Conforme destaca, na Chapada do Apodi estão os grandes empreendimentos agrícolas regados a grandes doses de agrotóxicos. Em Limoeiro do Norte, nessa região, foi assassinado, há dez anos, o líder comunitário José Maria Filho, o Zé Maria do Tomé, que lutava contra as pulverizações. Foi lá também que em 2008 morreu Vanderlei Matos da Silva, trabalhador responsável pelo preparo da calda de agrotóxicos na multinacional do agronegócio Del Monte.

Flexibilização das exigências

Na petição, o Psol pediu também a inconstitucionalidade de itens que extrapolam competências dos entes federados na legislação ambiental. Para o partido, a resolução afrouxa, flexibiliza e reduz as exigências para o licenciamento ambiental. Também estabelece a autodeclaração em alguns casos. Na prática, o empreendedor se autolicencia, tornando o órgão ambiental um mero “carimbador” eletrônico das licenças concedidas sem a devida averiguação.

Para o advogado, a decisão do STF é uma vitória da saúde, do Meio Ambiente e do direito ambiental.

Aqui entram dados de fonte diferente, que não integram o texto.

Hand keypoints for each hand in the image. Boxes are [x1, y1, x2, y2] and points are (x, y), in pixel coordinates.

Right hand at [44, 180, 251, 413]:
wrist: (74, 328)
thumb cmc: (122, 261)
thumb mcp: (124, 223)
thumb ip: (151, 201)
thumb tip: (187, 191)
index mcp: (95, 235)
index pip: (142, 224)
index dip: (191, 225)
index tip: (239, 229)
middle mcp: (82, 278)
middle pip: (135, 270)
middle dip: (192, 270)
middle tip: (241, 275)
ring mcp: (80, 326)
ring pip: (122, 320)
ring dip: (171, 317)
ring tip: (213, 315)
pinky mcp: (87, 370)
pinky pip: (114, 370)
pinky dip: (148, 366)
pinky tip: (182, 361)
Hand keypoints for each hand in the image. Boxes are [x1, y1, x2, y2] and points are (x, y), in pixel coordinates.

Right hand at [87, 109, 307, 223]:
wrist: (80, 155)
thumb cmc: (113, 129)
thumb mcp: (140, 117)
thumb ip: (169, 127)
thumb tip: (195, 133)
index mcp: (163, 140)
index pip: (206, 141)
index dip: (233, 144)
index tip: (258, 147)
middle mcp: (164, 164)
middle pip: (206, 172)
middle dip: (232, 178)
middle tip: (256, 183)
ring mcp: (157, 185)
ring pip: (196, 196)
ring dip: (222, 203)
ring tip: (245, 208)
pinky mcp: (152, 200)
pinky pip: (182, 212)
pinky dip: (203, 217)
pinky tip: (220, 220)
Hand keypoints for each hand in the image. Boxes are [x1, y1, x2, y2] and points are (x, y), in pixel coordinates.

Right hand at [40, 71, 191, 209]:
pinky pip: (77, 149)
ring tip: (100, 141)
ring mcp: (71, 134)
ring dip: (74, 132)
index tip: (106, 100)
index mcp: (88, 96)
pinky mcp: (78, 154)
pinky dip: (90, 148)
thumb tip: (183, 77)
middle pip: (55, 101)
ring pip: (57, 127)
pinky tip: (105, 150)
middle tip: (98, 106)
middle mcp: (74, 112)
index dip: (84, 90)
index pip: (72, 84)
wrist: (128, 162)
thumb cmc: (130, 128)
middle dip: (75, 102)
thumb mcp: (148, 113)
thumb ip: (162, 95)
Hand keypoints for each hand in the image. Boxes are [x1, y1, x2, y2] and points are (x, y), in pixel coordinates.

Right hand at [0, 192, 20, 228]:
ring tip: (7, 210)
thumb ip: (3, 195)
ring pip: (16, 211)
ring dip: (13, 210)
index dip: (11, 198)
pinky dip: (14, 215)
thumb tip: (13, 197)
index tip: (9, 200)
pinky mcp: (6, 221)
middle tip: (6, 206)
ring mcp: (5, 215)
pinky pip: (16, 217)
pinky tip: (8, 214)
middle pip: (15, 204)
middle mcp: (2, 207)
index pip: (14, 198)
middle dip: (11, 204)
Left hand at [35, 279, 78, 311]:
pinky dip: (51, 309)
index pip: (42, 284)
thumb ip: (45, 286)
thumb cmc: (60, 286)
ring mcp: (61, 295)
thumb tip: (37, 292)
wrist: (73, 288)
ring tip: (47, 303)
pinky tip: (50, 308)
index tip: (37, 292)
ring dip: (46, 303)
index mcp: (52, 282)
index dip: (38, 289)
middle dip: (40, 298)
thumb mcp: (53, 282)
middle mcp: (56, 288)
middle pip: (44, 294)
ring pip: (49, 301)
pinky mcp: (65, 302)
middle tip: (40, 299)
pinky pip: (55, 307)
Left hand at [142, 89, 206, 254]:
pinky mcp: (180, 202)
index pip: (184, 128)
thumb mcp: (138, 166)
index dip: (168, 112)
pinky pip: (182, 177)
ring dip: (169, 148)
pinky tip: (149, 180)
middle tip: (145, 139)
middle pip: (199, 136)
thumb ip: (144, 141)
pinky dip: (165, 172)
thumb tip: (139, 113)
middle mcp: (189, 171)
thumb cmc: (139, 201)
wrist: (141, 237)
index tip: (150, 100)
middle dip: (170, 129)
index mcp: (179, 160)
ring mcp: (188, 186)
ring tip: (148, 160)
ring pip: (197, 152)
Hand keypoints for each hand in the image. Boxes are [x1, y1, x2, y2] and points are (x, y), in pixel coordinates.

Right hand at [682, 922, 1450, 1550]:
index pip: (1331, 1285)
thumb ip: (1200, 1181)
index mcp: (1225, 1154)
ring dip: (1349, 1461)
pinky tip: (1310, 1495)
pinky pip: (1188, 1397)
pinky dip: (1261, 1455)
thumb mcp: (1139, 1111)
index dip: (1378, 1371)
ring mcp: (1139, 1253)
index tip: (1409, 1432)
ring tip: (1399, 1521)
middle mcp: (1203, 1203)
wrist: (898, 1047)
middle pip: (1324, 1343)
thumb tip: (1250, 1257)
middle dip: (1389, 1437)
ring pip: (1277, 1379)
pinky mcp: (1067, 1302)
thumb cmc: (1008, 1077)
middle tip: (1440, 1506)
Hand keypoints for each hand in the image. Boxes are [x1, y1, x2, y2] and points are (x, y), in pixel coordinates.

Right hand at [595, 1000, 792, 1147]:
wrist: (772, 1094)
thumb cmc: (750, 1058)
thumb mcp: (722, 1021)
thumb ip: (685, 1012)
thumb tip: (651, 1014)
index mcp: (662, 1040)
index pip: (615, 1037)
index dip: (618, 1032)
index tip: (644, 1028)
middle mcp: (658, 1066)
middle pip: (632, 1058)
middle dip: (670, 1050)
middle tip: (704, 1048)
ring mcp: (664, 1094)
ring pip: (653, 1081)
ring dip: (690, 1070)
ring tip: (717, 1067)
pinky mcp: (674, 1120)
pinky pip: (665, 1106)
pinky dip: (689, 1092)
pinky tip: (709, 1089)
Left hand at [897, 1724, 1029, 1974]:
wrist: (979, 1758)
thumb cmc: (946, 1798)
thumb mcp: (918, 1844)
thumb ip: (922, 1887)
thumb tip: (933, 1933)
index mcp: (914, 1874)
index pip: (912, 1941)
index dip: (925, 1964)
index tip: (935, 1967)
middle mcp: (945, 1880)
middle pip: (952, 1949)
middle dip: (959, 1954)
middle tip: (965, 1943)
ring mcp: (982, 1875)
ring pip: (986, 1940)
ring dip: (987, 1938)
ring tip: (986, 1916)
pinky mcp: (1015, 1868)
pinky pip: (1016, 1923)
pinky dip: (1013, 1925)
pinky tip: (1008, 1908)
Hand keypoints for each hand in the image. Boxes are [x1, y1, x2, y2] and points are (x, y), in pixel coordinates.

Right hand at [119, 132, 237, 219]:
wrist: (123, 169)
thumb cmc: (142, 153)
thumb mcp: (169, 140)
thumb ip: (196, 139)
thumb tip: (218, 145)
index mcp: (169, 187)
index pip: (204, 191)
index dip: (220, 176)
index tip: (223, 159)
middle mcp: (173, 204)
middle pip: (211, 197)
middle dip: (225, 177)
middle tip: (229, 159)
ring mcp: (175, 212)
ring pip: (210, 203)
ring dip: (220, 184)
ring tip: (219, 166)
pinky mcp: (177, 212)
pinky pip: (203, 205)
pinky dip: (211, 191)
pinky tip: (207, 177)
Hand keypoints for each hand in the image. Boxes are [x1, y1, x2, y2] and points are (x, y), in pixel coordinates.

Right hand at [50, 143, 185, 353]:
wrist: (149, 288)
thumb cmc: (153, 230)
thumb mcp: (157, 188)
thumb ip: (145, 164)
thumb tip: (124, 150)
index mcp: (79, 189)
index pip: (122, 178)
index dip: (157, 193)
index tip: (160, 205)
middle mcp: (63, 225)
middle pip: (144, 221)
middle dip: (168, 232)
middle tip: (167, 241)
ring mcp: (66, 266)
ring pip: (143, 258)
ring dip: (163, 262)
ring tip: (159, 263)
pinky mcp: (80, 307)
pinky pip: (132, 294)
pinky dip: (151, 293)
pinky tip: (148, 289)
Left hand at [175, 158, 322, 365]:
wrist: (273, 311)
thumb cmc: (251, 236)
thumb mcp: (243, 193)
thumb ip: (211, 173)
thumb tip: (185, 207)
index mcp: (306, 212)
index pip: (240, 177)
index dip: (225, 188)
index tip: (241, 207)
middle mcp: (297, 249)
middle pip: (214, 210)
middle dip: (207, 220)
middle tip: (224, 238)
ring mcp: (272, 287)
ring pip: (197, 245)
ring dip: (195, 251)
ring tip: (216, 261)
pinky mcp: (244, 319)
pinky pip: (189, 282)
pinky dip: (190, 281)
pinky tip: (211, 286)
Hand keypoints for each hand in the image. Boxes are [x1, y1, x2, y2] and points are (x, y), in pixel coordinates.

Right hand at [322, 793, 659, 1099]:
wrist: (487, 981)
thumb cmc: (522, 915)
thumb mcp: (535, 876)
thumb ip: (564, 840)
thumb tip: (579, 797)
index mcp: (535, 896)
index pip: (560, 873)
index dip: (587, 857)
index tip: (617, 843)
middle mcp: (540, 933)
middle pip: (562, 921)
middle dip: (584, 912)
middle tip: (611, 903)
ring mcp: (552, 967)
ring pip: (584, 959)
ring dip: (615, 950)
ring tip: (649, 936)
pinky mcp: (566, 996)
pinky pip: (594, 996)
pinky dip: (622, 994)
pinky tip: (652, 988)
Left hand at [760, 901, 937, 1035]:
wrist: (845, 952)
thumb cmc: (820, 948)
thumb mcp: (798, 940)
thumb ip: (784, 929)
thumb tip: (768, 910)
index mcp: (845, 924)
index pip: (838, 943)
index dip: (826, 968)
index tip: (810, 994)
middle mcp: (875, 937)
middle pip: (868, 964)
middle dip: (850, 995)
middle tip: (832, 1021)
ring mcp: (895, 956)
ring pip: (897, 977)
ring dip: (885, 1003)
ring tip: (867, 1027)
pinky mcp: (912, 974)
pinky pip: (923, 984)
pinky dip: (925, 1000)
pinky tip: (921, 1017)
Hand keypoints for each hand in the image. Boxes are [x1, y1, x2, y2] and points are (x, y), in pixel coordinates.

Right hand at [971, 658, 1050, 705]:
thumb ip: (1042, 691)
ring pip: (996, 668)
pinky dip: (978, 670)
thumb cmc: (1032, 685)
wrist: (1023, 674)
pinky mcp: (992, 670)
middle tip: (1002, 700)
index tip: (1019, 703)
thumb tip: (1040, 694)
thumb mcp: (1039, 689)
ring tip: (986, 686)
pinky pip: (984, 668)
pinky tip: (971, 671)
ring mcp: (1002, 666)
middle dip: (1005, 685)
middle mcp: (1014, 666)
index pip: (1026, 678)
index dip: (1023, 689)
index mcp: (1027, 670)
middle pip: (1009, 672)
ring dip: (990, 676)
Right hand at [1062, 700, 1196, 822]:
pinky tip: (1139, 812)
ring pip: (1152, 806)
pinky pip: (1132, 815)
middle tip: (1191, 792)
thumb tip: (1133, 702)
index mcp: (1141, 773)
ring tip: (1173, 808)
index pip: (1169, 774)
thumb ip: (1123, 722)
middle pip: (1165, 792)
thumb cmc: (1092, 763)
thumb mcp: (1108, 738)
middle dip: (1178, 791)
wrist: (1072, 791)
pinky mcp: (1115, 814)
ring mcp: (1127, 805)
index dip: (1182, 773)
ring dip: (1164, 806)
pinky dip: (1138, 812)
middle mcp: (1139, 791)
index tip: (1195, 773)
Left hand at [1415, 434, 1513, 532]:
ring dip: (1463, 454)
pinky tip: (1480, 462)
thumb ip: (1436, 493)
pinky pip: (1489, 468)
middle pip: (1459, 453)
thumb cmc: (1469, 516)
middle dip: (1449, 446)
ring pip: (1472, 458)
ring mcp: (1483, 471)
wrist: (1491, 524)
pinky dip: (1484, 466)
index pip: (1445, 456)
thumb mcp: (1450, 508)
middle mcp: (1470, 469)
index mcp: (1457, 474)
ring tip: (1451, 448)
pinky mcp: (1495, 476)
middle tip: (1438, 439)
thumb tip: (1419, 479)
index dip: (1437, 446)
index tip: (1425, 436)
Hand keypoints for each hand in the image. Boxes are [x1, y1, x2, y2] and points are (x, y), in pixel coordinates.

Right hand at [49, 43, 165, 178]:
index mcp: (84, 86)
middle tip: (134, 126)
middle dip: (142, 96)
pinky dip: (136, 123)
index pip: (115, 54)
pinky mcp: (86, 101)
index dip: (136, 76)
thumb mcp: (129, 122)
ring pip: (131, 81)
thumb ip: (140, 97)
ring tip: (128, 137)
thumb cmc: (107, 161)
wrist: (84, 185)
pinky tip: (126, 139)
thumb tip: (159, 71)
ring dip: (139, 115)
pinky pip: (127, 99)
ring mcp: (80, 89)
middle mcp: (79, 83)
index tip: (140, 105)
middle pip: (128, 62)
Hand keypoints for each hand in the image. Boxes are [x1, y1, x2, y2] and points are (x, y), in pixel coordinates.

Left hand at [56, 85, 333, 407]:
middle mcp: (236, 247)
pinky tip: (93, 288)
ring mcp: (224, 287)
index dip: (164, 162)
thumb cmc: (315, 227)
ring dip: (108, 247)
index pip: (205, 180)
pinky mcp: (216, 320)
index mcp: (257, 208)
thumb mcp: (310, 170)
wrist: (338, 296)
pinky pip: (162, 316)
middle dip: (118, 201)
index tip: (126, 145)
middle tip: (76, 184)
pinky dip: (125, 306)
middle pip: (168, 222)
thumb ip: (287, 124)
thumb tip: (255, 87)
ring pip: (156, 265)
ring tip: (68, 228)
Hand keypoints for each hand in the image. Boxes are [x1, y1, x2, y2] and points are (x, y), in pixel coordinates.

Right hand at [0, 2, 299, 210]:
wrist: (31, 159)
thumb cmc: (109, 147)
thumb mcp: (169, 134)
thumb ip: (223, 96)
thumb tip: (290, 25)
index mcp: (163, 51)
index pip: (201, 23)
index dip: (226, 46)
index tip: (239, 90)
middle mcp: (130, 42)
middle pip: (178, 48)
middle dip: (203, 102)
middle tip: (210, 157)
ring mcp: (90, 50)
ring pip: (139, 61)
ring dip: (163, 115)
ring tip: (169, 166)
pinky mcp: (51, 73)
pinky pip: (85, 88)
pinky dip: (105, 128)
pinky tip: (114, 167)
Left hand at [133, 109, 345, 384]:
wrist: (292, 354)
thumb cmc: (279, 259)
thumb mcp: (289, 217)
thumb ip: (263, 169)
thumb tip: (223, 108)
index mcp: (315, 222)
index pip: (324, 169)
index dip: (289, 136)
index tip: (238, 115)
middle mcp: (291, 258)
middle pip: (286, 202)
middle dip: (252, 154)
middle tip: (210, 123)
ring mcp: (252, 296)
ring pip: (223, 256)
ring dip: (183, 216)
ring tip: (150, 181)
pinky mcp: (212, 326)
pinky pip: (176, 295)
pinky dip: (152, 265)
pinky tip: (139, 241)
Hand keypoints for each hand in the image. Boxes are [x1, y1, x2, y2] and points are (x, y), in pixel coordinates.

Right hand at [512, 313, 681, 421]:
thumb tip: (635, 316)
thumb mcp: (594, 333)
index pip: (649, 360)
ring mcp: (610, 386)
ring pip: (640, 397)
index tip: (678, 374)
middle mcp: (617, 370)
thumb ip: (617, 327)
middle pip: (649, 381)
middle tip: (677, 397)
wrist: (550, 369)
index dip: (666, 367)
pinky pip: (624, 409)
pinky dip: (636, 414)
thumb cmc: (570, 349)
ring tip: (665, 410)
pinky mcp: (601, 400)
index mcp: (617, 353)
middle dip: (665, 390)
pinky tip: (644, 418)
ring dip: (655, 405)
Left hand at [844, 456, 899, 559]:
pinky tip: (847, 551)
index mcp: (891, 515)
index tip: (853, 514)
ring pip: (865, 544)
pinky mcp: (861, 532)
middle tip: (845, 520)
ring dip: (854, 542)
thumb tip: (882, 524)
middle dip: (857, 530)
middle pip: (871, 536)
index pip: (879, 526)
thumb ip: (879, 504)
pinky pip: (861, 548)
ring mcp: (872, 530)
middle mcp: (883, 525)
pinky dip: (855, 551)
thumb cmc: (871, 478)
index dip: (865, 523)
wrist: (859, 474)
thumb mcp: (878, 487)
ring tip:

Caso prevalecesse o artigo 8º da resolução, estaria aberto um precedente para outros estados fazerem o mesmo. “O licenciamento ambiental está previsto no artigo 225 da Constituição, na Lei dos Agrotóxicos, na Lei Complementar 140 lei de agrotóxicos, que prevê o licenciamento ambiental, a Lei Complementar 140/2011 e na Resolução 237/97 do Conama, segundo os quais atividades que causem degradação ao meio ambiente têm de ser licenciadas. Isso parece óbvio, mas temos em nosso país gente falando em terra plana”, diz.